Now let’s write a function which will send data into the channel. An example function is given below.
function producer_fn(buffer::AbstractChannel, total_items)
for i in 1:total_items
sleep(0.02) # simulate work
put!(buffer, rand(Float64))
end
close(buffer)
nothing
end
A function to produce data and store it in a buffer.
The function put!
is similar to push!
, as it sends the data in the second argument into the channel. However, if the channel is currently full, it will cause the calling thread to hang until there is a free space to put the data in. The final line calling the close
function makes sure that the channel cannot accept any more inputs. Also, closing the channel ensures that the consumer knows that the stream of data has ended when all the elements are used up.
We need to also consume the data, which we will also write in a function given below.
function consumer_fn(buffer::AbstractChannel)
s = zero(eltype(buffer))
for item in buffer
s += item
end
s
end
A function to consume the data produced by the producer function. This is done using a very simple summation.
Here, we are safely iterating through the buffer with a for
loop. This is a safe way to iterate. One can manually iterate through the channel using the take!
command, but using a for
loop like this tends to be a better option.
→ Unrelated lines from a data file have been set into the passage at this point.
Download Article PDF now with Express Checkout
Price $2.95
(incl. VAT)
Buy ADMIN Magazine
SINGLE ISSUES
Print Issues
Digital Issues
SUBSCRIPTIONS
We can finally write some code to see this in action, using the Threads.@spawn
macro to start work on a different thread.
function producer_fn(buffer::AbstractChannel, total_items)
for i in 1:total_items
sleep(0.02) # simulate work
put!(buffer, rand(Float64))
end
close(buffer)
nothing
end
function consumer_fn(buffer::AbstractChannel)
s = zero(eltype(buffer))
for item in buffer
s += item
end
s
end
buffer = Channel{Float64}(8)
Threads.@spawn producer_fn(buffer, 50);
@time result = consumer_fn(buffer)
1.606553 seconds (55.63 k allocations: 2.897 MiB, 2.74% compilation time)
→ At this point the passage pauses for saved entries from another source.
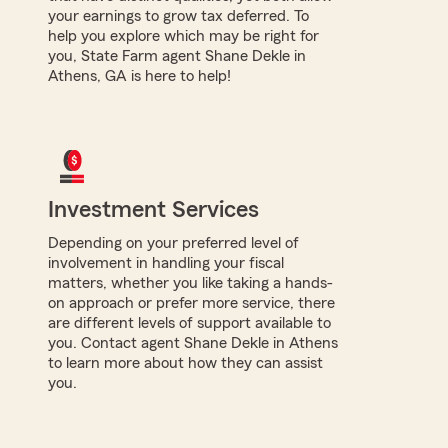
your earnings to grow tax deferred. To
help you explore which may be right for
you, State Farm agent Shane Dekle in
Athens, GA is here to help!
Investment Services
Depending on your preferred level of
involvement in handling your fiscal
matters, whether you like taking a hands-
on approach or prefer more service, there
are different levels of support available to
you. Contact agent Shane Dekle in Athens
to learn more about how they can assist
you.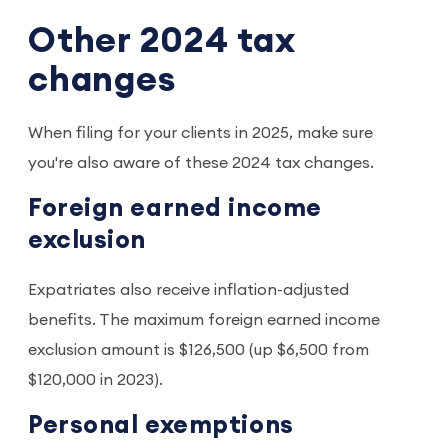
Other 2024 tax
changes
When filing for your clients in 2025, make sure
you're also aware of these 2024 tax changes.
Foreign earned income
exclusion
Expatriates also receive inflation-adjusted
benefits. The maximum foreign earned income
exclusion amount is $126,500 (up $6,500 from
$120,000 in 2023).
Personal exemptions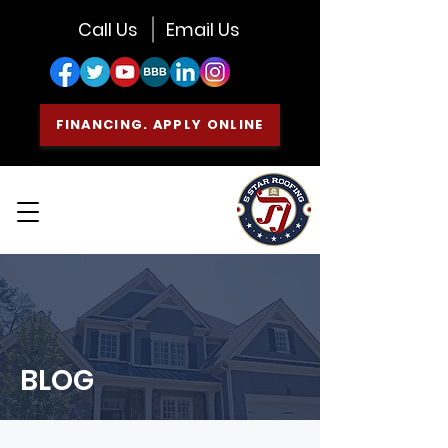
Call Us
Email Us
FINANCING. APPLY ONLINE
BLOG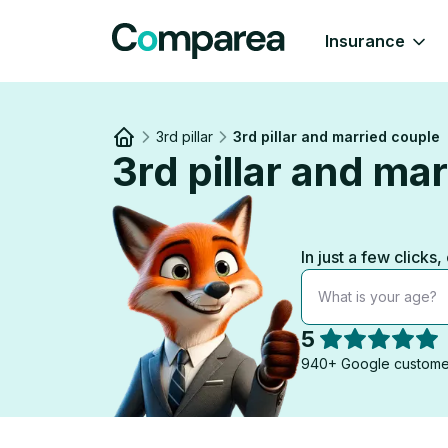
Insurance
3rd pillar
3rd pillar and married couple
3rd pillar and ma
Link to
/
In just a few clicks
What is your age?
5
940+ Google custome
If we want to schedule the consumer on a different thread as well, the return value from the Threads.@spawn
value is a Task
object, not the result. We have to manually fetch
the result to consume it. For example:
result_task = Threads.@spawn consumer_fn(buffer)
result = fetch(result_task) # hangs until the task is complete
This pattern is very useful when you want to read data from a file and start processing it immediately, without having to wait for the file to finish reading.
Additionally, if producing data and consuming data take very different amounts of time, one can have more producers than consumers and vice versa to scale up the entire process. For example:
buffer = Channel{Float64}(8)
[Threads.@spawn producer_fn(buffer, 10) for _ in 1:5];
@time result = consumer_fn(buffer)
0.296907 seconds (1.25 k allocations: 55.562 KiB, 11 lock conflicts)
Here, the result is roughly what we expect still, but we were able to reduce the time waiting for the buffer to fill up since we had multiple consumers. Note that we must re-open the buffer before execution.
When using channels (and mutexes and semaphores generally), one should try to avoid deadlocking your code. A deadlock occurs when one thread is endlessly waiting for something that will never happen, usually because another thread is also in a deadlock. This usually happens because one thread is waiting for the results of another thread, but the other thread is waiting on the first thread.